Fifa Council to debate expanded Club World Cup - but Nations League off the table
Members of the Fifa Council, the ruling body of soccer’s international federation, are to be asked at a meeting tomorrow to approve a pilot tournament for an expanded 24-team Club World Cup in June and July 2021 featuring eight European teams.
However, Fifa’s controversial plans for a worldwide Nations League are on hold, according to a 17-page Fifa report seen by AP.
The existing seven-team annual Club World Cup, normally played in December, is to be overhauled in a bid to generate new interest and greater revenue, according to the report.
The Fifa Council is conducting further discussions on the proposals at its meeting in Miami in USA this week.
Fifa’s initial proposals for a revamped Club World Cup, involving up to 24 teams, and a global Nations League for national teams, had run into opposition from European stakeholders, which branded them “unacceptable as they stand.”
Gianni Infantino, Fifa’s president (pictured), wanted the competitions to begin in 2021, but the European bodies have concerns over a perceived lack of consultation, the impact on the international calendar and the source of a reported $25 billion of outside investment from investors led by Japan’s SoftBank. They have said that they will only consider the plans as part of the post-2024 landscape.
The new Fifa report on the future of competitions avoids specific mention of funding and says only that it wants to “ensure that the generated revenues stay within football and do not go to third parties.”
Fifa has not previously sold off control of its competitions to third parties, but is eager to create a major revenue stream aside from the quadrennial World Cup, given that the existing seven-team Club World Cup and Confederations Cup are not regarded as money-spinning events.
The expanded Club World Cup would be played between 17 June and 4 July 4, 2021, in the slot previously reserved for the Confederations Cup, the test event that has taken place in the host nation a year before the World Cup.

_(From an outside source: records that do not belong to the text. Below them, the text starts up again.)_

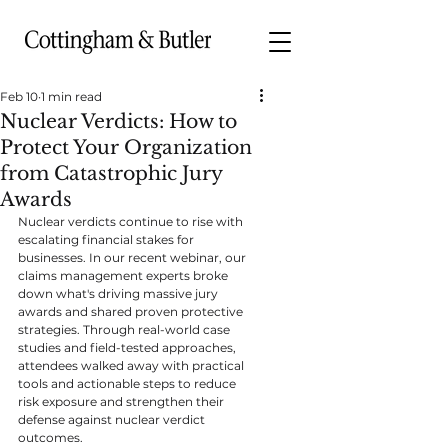
Feb 10
1 min read
Nuclear Verdicts: How to
Protect Your Organization
from Catastrophic Jury
Awards
Nuclear verdicts continue to rise with 
escalating financial stakes for 
businesses. In our recent webinar, our 
claims management experts broke 
down what's driving massive jury 
awards and shared proven protective 
strategies. Through real-world case 
studies and field-tested approaches, 
attendees walked away with practical 
tools and actionable steps to reduce 
risk exposure and strengthen their 
defense against nuclear verdict 
outcomes.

Under the plans, in addition to the eight European teams, South America would have six slots, with three each from Africa, Asia and the CONCACAF region of North and Central America. Oceania would have one representative, and the confederations would decide their own qualification process.
The report says: “The principal objection of Uefa [European soccer’s governing body] was related to their concerns on the calendar. Uefa’s position was that any technical discussion on a new format and calendar for the Fifa Club World Cup could only take place once a new post-2024 coordinated international calendar had been agreed.”
The report also notes Uefa’s concerns over a crowded calendar, which would afford little rest for top players, saying: “All of these points were taken on board by Fifa and were considered by the other members of the task force, who felt that it was feasible to play the Fifa Club World Cup in June/July 2021.”
The report adds that the proposed new tournament would “promote and grow football for the benefit of all confederations, member associations, leagues, clubs and fans.”
Reinhard Grindel, president of the DFB, the German football association, yesterday backed plans for an expanded Club World Cup, saying that payments from it would benefit smaller leagues and teams.
Grindel, who is both a member of the Uefa executive committee and the Fifa Council, said in a Deuetsche Welle TV interview. “If we don’t hold a competition like [the Club World Cup], then commercial enterprises will.
“An advantage of a Club World Cup is that the income would remain entirely in football. In those tournaments [run by commercial organisations] there are no solidarity payments.”
Grindel added that smaller clubs “would not be particularly disadvantaged by the new competition.”